# Job item:
Given the records underneath, please repeat exactly the lines from the line with "pencil case: none" through the line with "potted plant: present [51,103,81,147]", passing over any picture.

# Task data:
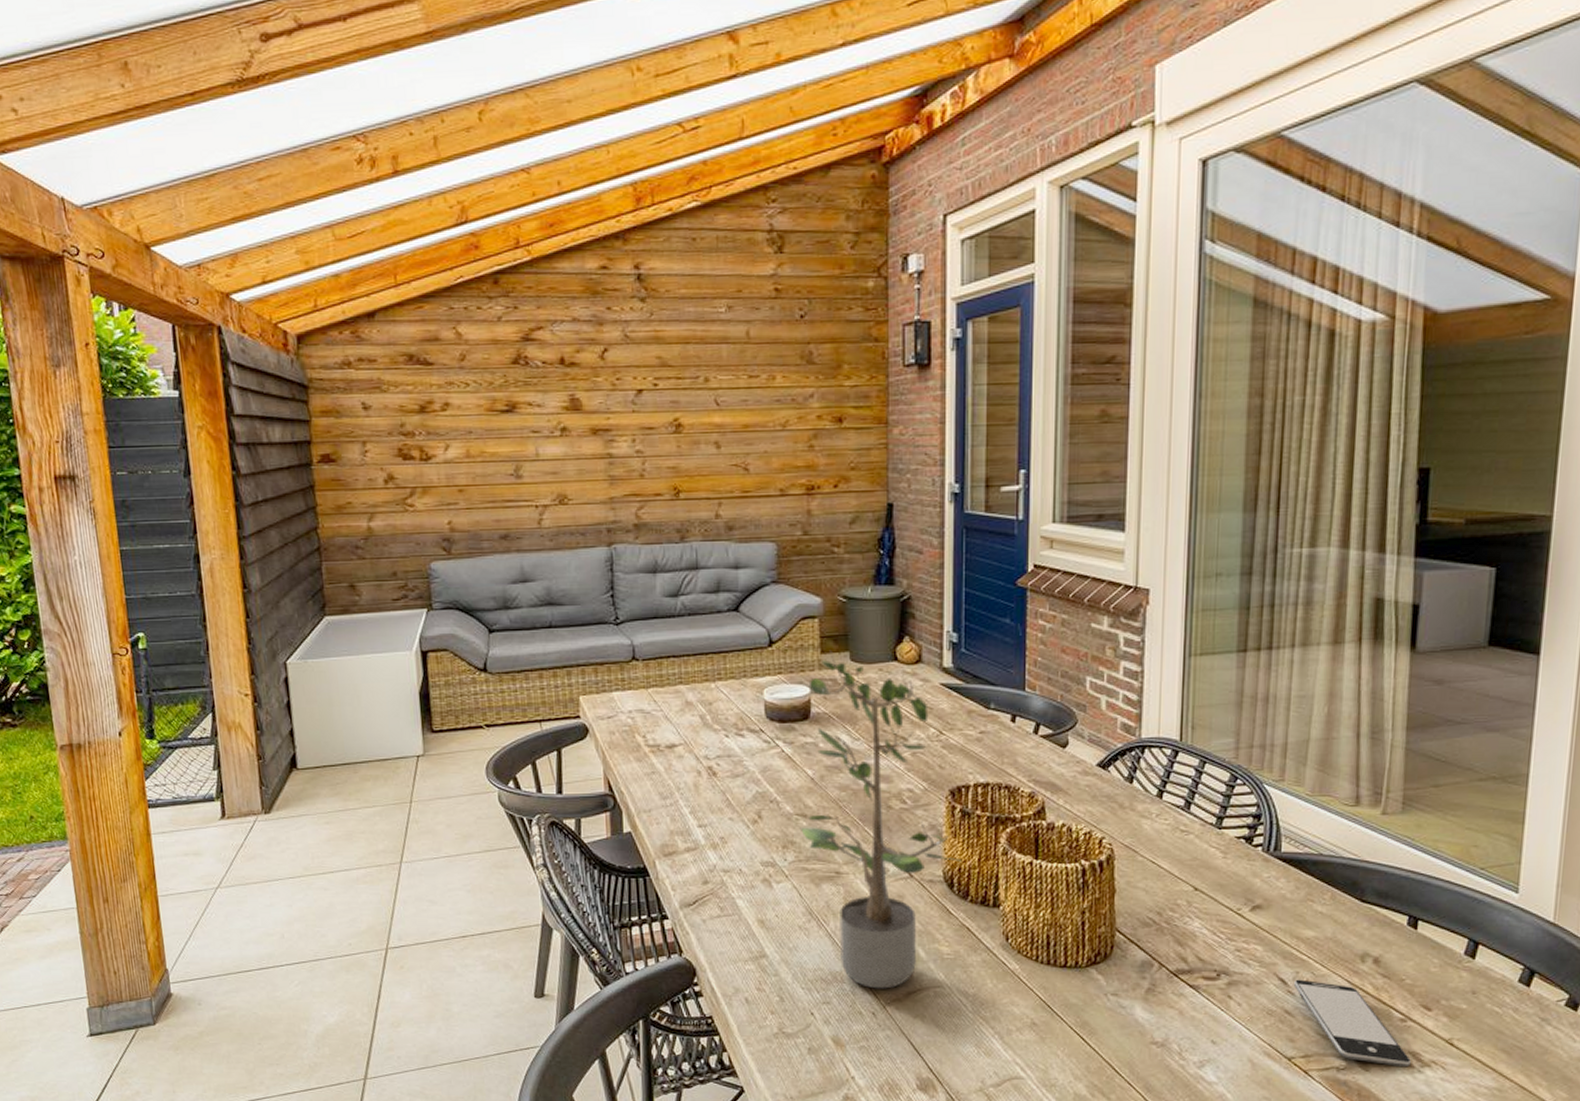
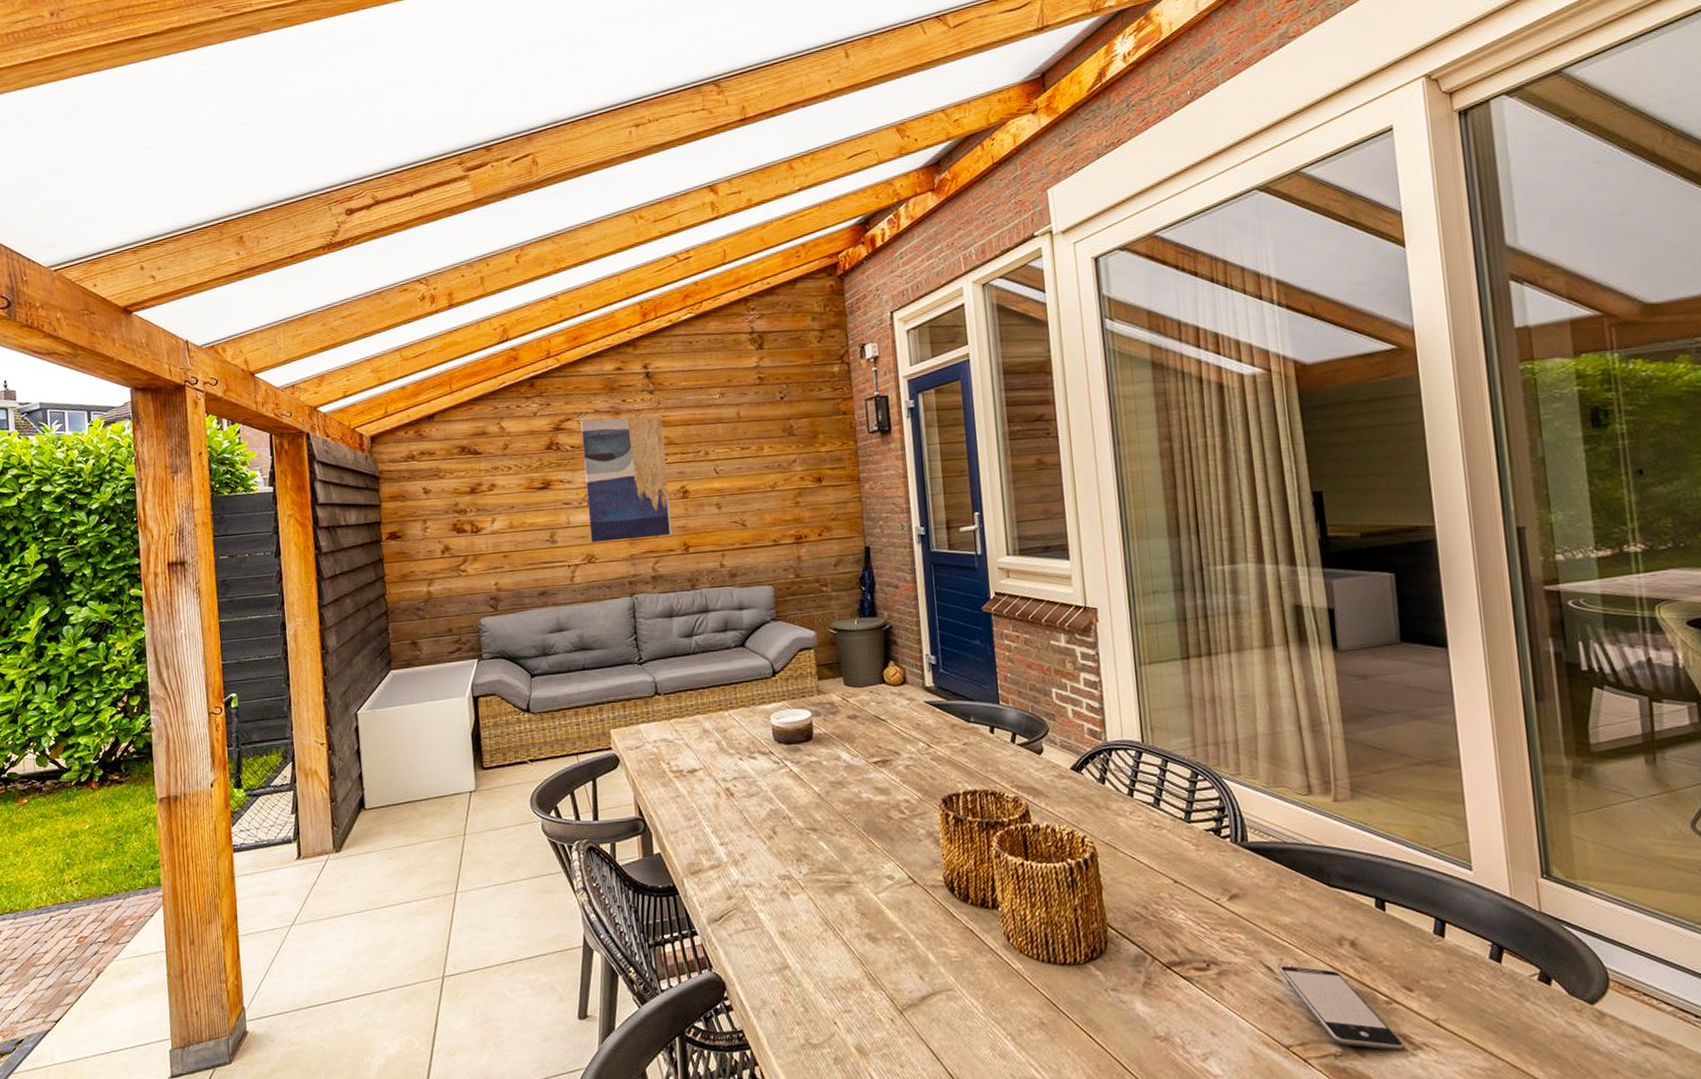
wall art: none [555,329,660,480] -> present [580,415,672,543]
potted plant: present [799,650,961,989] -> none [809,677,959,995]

---

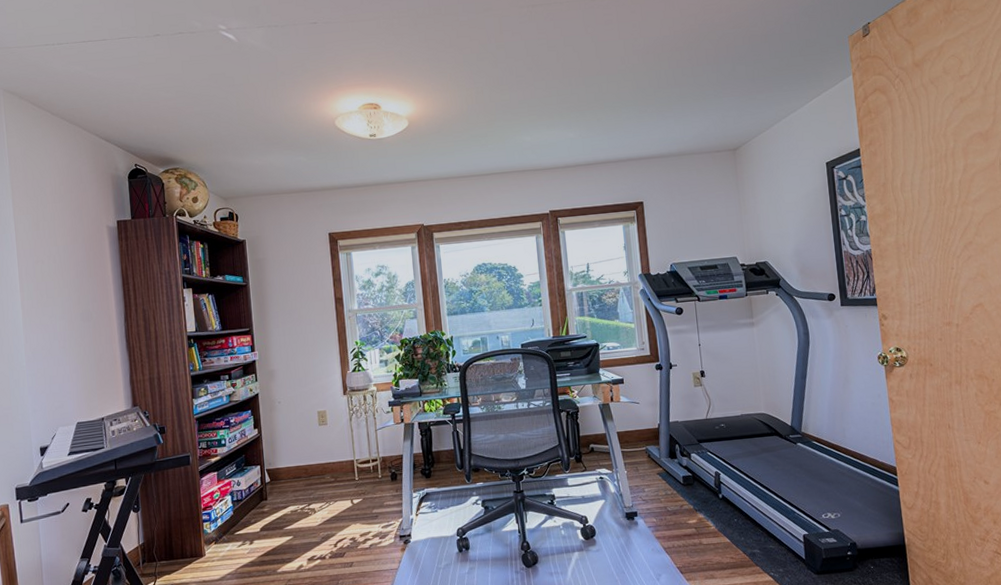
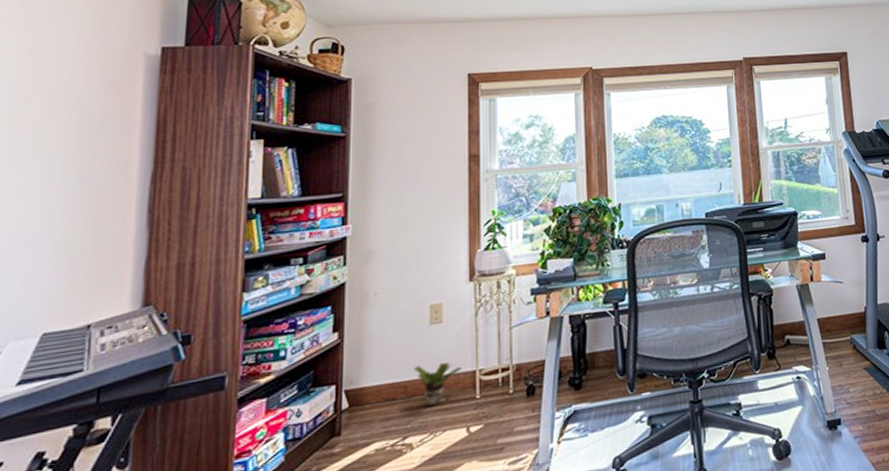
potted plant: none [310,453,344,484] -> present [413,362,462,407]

==

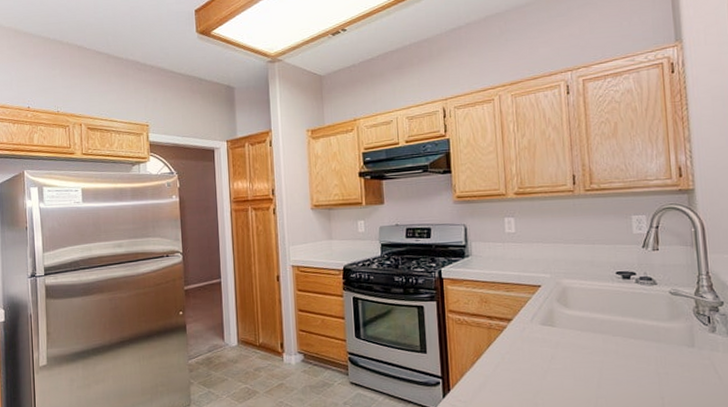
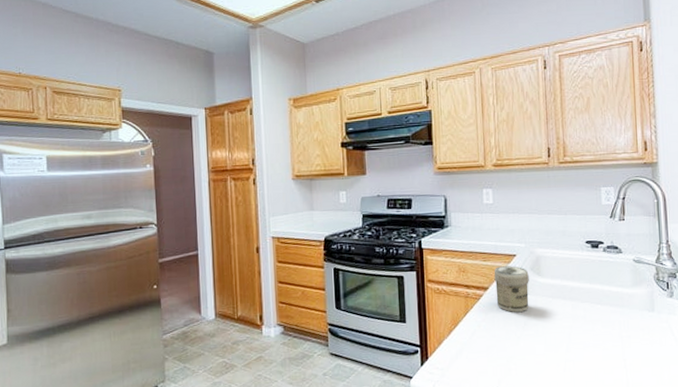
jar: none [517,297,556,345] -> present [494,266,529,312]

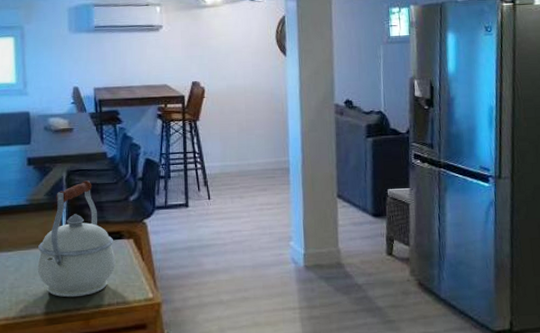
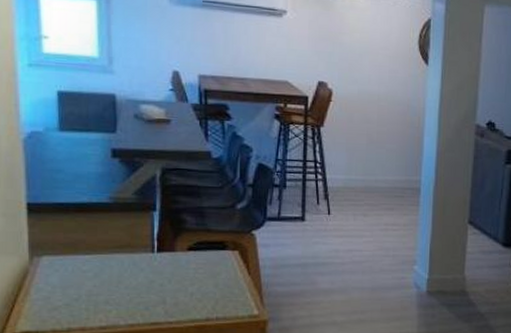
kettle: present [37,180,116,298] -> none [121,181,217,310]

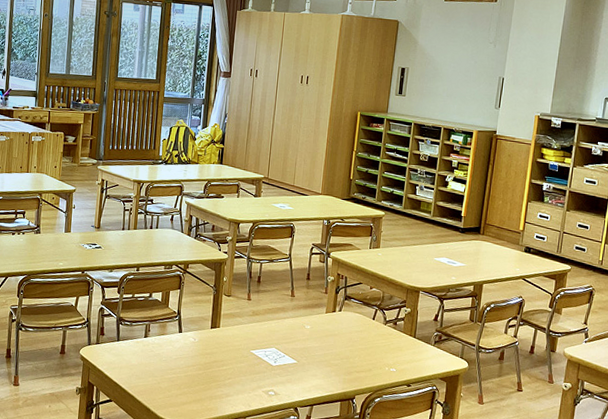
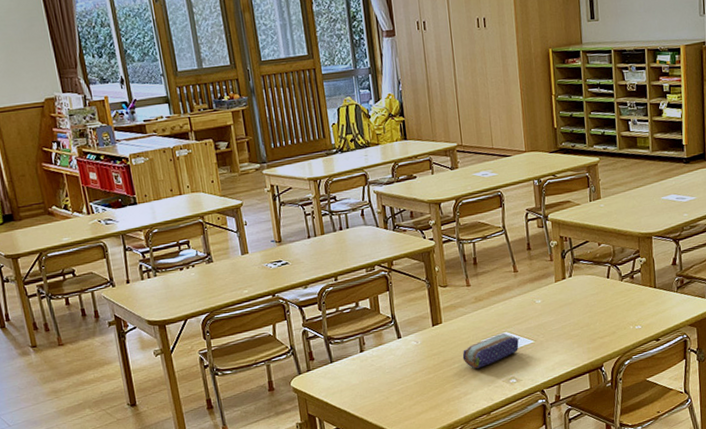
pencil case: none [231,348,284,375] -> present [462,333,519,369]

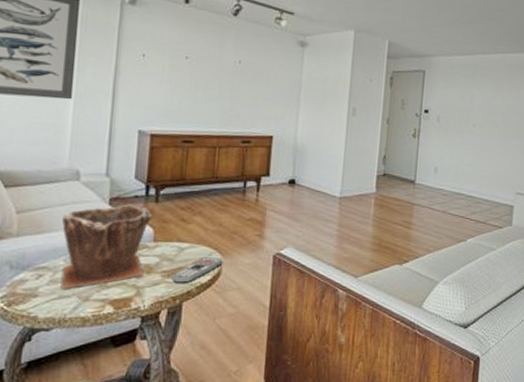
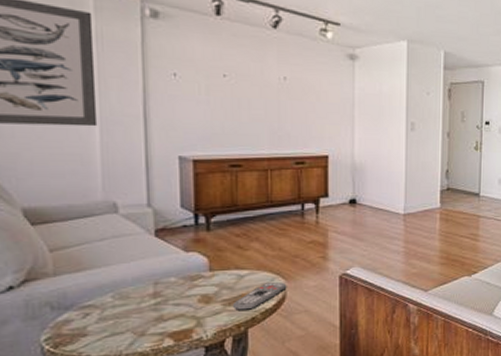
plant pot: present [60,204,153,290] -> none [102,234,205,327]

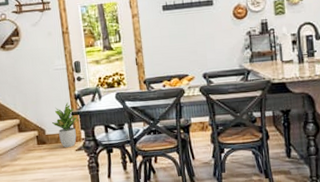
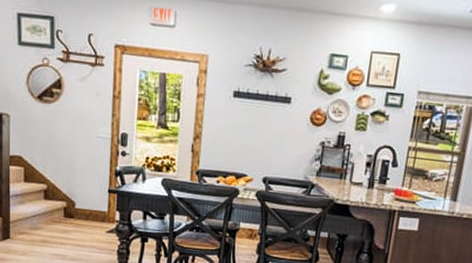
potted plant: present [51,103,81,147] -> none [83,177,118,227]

# Response to the task:
pencil case: none [231,348,284,375] -> present [462,333,519,369]

plant pot: present [60,204,153,290] -> none [102,234,205,327]

potted plant: present [51,103,81,147] -> none [83,177,118,227]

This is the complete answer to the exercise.